Goldfish
- Source:
- ukiyo-e.org
Description
Goldfish is a Japanese woodblock print by Tsuchiya Rakuzan (1896-1976), an artist whose body of shin-hanga kacho-e prints includes several aquatic subjects alongside his better-known bird-and-flower designs. The composition shows ornamental goldfish suspended in implied water, their fins fanning outward in long trailing curves that Rakuzan handles with the same painterly attention he brought to feathers and petals. Color is built up through translucent overlays that mimic the layered washes of nihonga painting: warm vermilions and oranges in the body, paler tints across the fins, and faint shadows of pigment that suggest the refractive ambiguity of viewing fish through water rather than depicting the water itself.

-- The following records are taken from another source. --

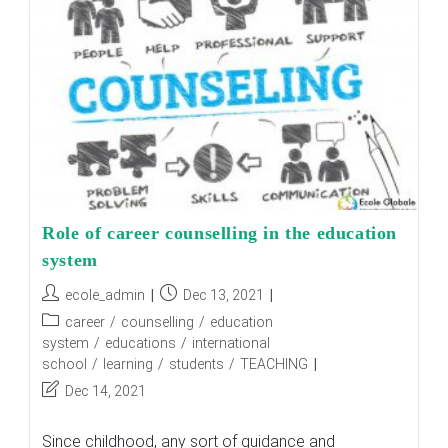
World
Of
Education?
Role of career counselling in the education
system
Post
Post
ecole_admin
Dec 13, 2021
author:
published:
Post
career
/
counselling
/
education
category:
system
/
educations
/
international
school
/
learning
/
students
/
TEACHING
Post
Dec 14, 2021
last
modified:
Since childhood, any sort of guidance and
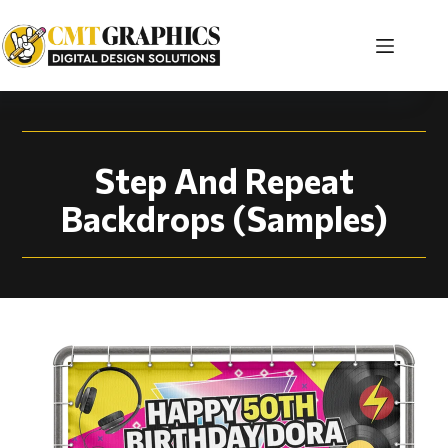
Step And Repeat Bac
Step And Repeat
Backdrops (Samples)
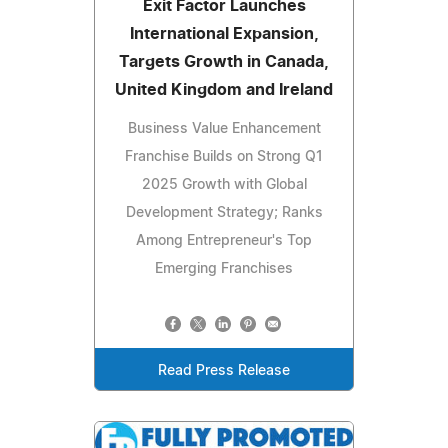
Exit Factor Launches
International Expansion,
Targets Growth in Canada,
United Kingdom and Ireland
Business Value Enhancement
Franchise Builds on Strong Q1
2025 Growth with Global
Development Strategy; Ranks
Among Entrepreneur's Top
Emerging Franchises
Read Press Release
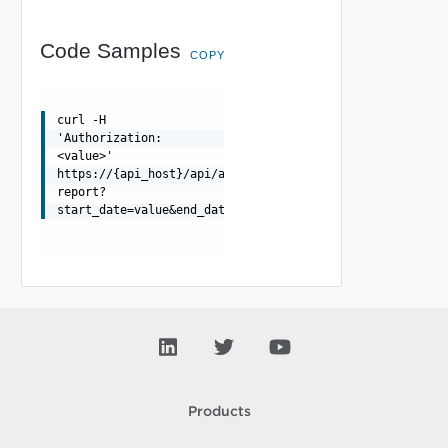
Code Samples
COPY
curl -H
'Authorization:
<value>'
https://{api_host}/api/activityanalytic/{org_id}/misc/{
report?
start_date=value&end_date=v
Products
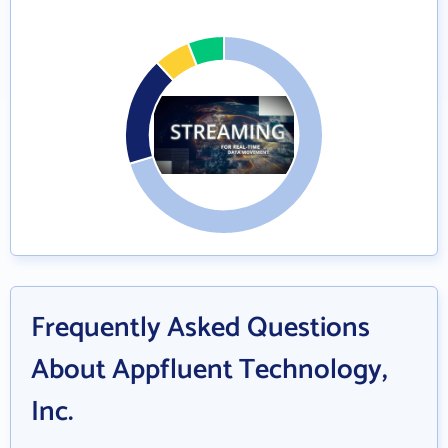
Frequently Asked Questions
About Appfluent Technology,
Inc.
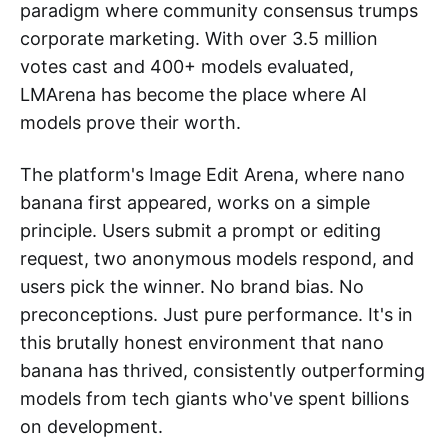
paradigm where community consensus trumps
corporate marketing. With over 3.5 million
votes cast and 400+ models evaluated,
LMArena has become the place where AI
models prove their worth.
The platform's Image Edit Arena, where nano
banana first appeared, works on a simple
principle. Users submit a prompt or editing
request, two anonymous models respond, and
users pick the winner. No brand bias. No
preconceptions. Just pure performance. It's in
this brutally honest environment that nano
banana has thrived, consistently outperforming
models from tech giants who've spent billions
on development.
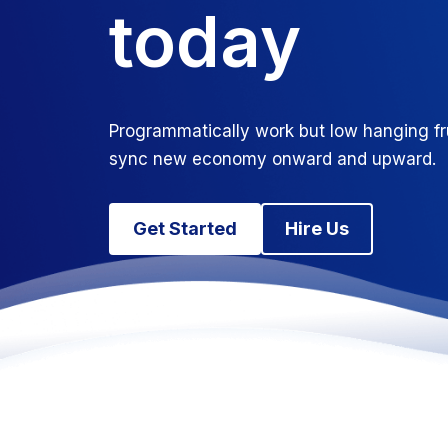
today
Programmatically work but low hanging fr
sync new economy onward and upward.
Get Started
Hire Us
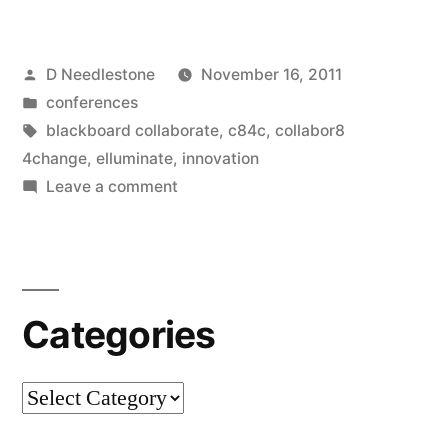
there
such
Posted
D Needlestone
November 16, 2011
a
by
Posted
conferences
thing
in
Tags:
blackboard collaborate
,
c84c
,
collabor8
as
4change
,
elluminate
,
innovation
on
Leave a comment
too
Is
much
there
such
innovation?
a
#c84c”
Categories
thing
as
too
Categories
much
innovation?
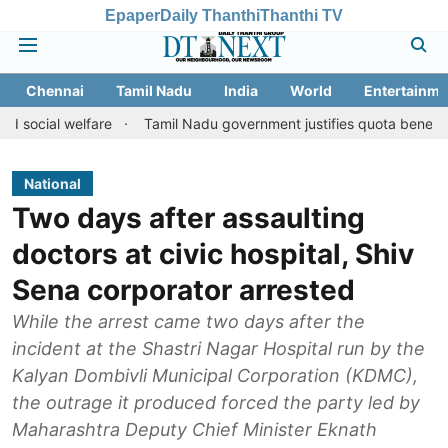
Epaper
Daily Thanthi
Thanthi TV
Chennai
Tamil Nadu
India
World
Entertainme
welfare
Tamil Nadu government justifies quota benefits to conve
National
Two days after assaulting
doctors at civic hospital, Shiv
Sena corporator arrested
While the arrest came two days after the
incident at the Shastri Nagar Hospital run by the
Kalyan Dombivli Municipal Corporation (KDMC),
the outrage it produced forced the party led by
Maharashtra Deputy Chief Minister Eknath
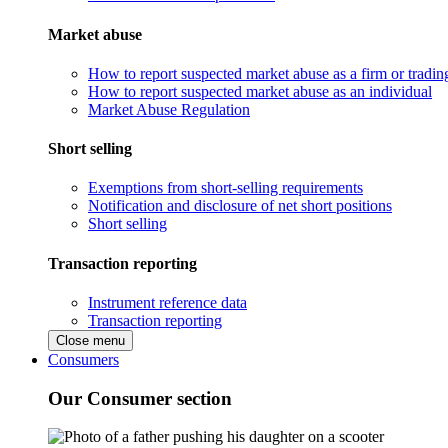
Market abuse
How to report suspected market abuse as a firm or tradi
How to report suspected market abuse as an individual
Market Abuse Regulation
Short selling
Exemptions from short-selling requirements
Notification and disclosure of net short positions
Short selling
Transaction reporting
Instrument reference data
Transaction reporting
Close menu
Consumers
Our Consumer section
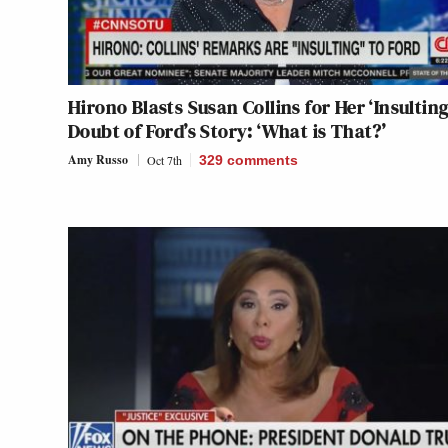
Hirono Blasts Susan Collins for Her ‘Insulting
Doubt of Ford’s Story: ‘What is That?’
Amy Russo
Oct 7th
329
comments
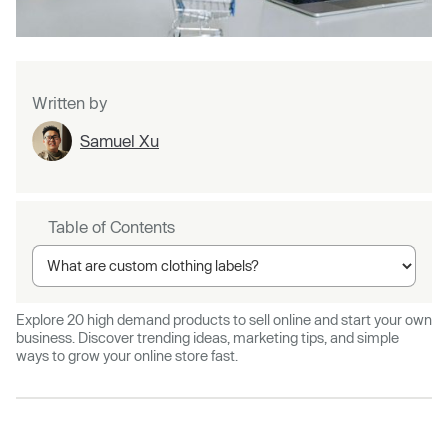
Written by
Samuel Xu
Table of Contents
Explore 20 high demand products to sell online and start your own
business. Discover trending ideas, marketing tips, and simple
ways to grow your online store fast.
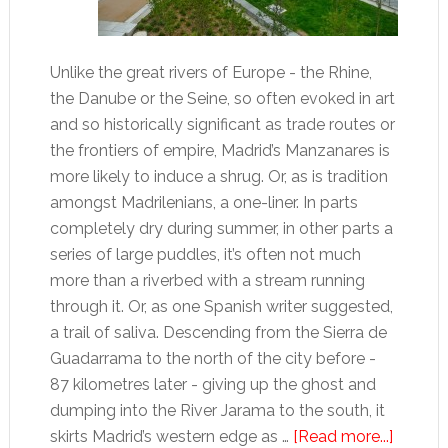
Unlike the great rivers of Europe - the Rhine,
the Danube or the Seine, so often evoked in art
and so historically significant as trade routes or
the frontiers of empire, Madrid’s Manzanares is
more likely to induce a shrug. Or, as is tradition
amongst Madrilenians, a one-liner. In parts
completely dry during summer, in other parts a
series of large puddles, it’s often not much
more than a riverbed with a stream running
through it. Or, as one Spanish writer suggested,
a trail of saliva. Descending from the Sierra de
Guadarrama to the north of the city before -
87 kilometres later - giving up the ghost and
dumping into the River Jarama to the south, it
about
skirts Madrid’s western edge as …
[Read more...]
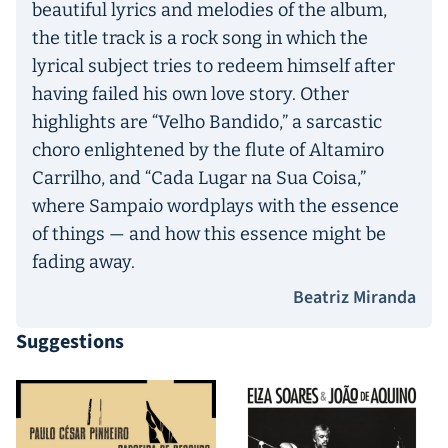
beautiful lyrics and melodies of the album,
the title track is a rock song in which the
lyrical subject tries to redeem himself after
having failed his own love story. Other
highlights are “Velho Bandido,” a sarcastic
choro enlightened by the flute of Altamiro
Carrilho, and “Cada Lugar na Sua Coisa,”
where Sampaio wordplays with the essence
of things — and how this essence might be
fading away.
Beatriz Miranda
Suggestions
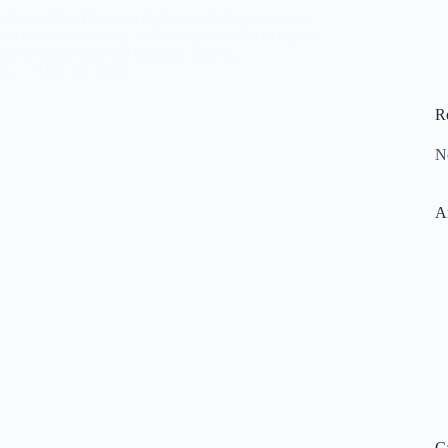
10 benefits of hiring a digital marketing agency in
eased online visibility and lead generation to expert
fective marketing, and business growth.
ara
May 20, 2026
R
N
A
C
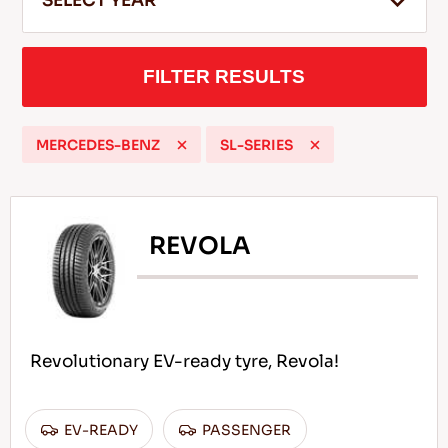
SELECT YEAR
FILTER RESULTS
EN
MERCEDES-BENZ
SL-SERIES
Tips For Driving In The Snow
READ MORE
REVOLA
Revolutionary EV-ready tyre, Revola!
EV-READY
PASSENGER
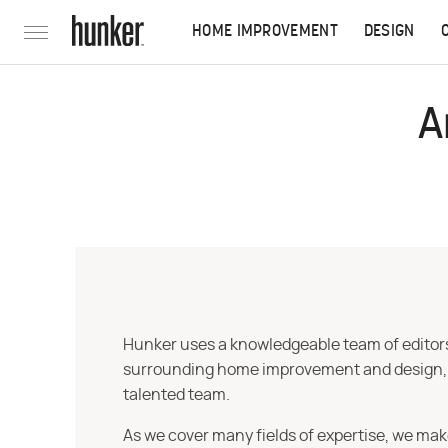
HOME IMPROVEMENT
DESIGN
A
Hunker uses a knowledgeable team of editors,
surrounding home improvement and design, str
talented team.
As we cover many fields of expertise, we mak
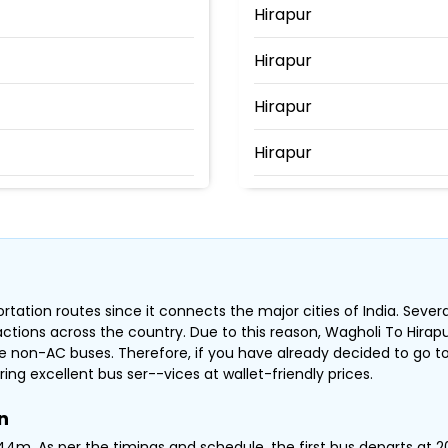
Hirapur
Hirapur
Hirapur
Hirapur
ore Bridge
rtation routes since it connects the major cities of India. Sever
ractions across the country. Due to this reason, Wagholi To Hira
 non-AC buses. Therefore, if you have already decided to go to
ring excellent bus ser--vices at wallet-friendly prices.
n
4m .As per the timings and schedule, the first bus departs at 20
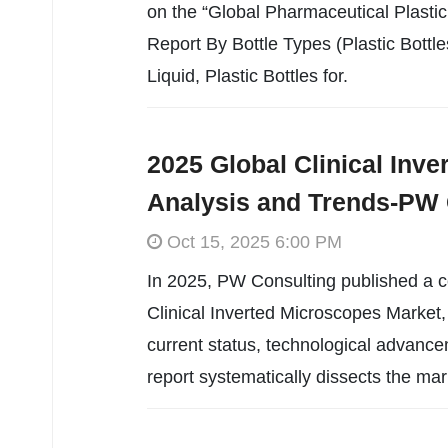
on the “Global Pharmaceutical Plastic
Report By Bottle Types (Plastic Bottles
Liquid, Plastic Bottles for.
2025 Global Clinical Inv
Analysis and Trends-PW 
Oct 15, 2025 6:00 PM
In 2025, PW Consulting published a c
Clinical Inverted Microscopes Market, 
current status, technological advance
report systematically dissects the mar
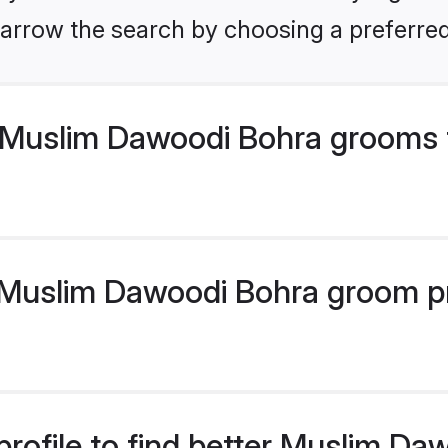
arrow the search by choosing a preferred
 Muslim Dawoodi Bohra grooms 
uslim Dawoodi Bohra groom prof
profile to find better Muslim D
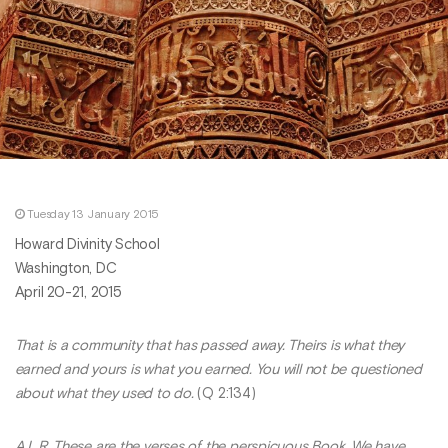
Tuesday 13 January 2015
Howard Divinity School
Washington, DC
April 20-21, 2015
That is a community that has passed away. Theirs is what they
earned and yours is what you earned. You will not be questioned
about what they used to do.
(Q 2:134)
A.L.R. These are the verses of the perspicuous Book. We have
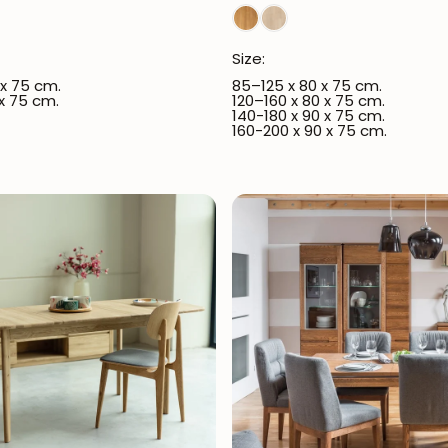
Size:
 x 75 cm.
85–125 x 80 x 75 cm.
 x 75 cm.
120–160 x 80 x 75 cm.
140-180 x 90 x 75 cm.
160-200 x 90 x 75 cm.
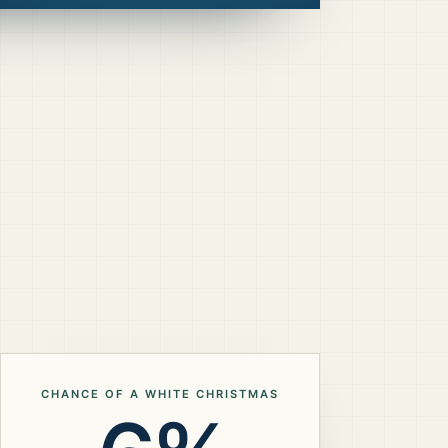
CHANCE OF A WHITE CHRISTMAS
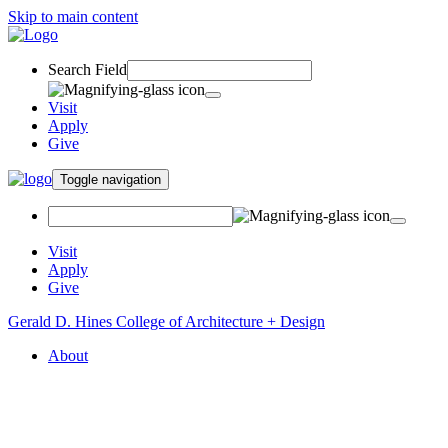
Skip to main content
Search Field
Visit
Apply
Give
Toggle navigation
Visit
Apply
Give
Gerald D. Hines College of Architecture + Design
About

The background is left largely unprinted, a strategy borrowed from classical Japanese ink painting that allows the goldfish to float as discrete forms on the paper, a choice consistent with Rakuzan's Kyoto-school training under Takeuchi Seiho. Goldfish were a longstanding subject in Japanese woodblock prints, treated by ukiyo-e artists in the nineteenth century and revived by shin-hanga and sosaku-hanga artists in the twentieth, often as a vehicle for showcasing the technical capacity of the woodblock medium to render translucency. Rakuzan's designs were cut and printed in a small Kyoto atelier in close collaboration with skilled carvers and printers, and the precise registration visible in the placement of scales and fin rays here reflects that workshop standard. This impression is documented through the Japanese Art Open Database aggregated by ukiyo-e.org, where it appears as part of Rakuzan's catalogue of independently issued plates outside of his seasonal series.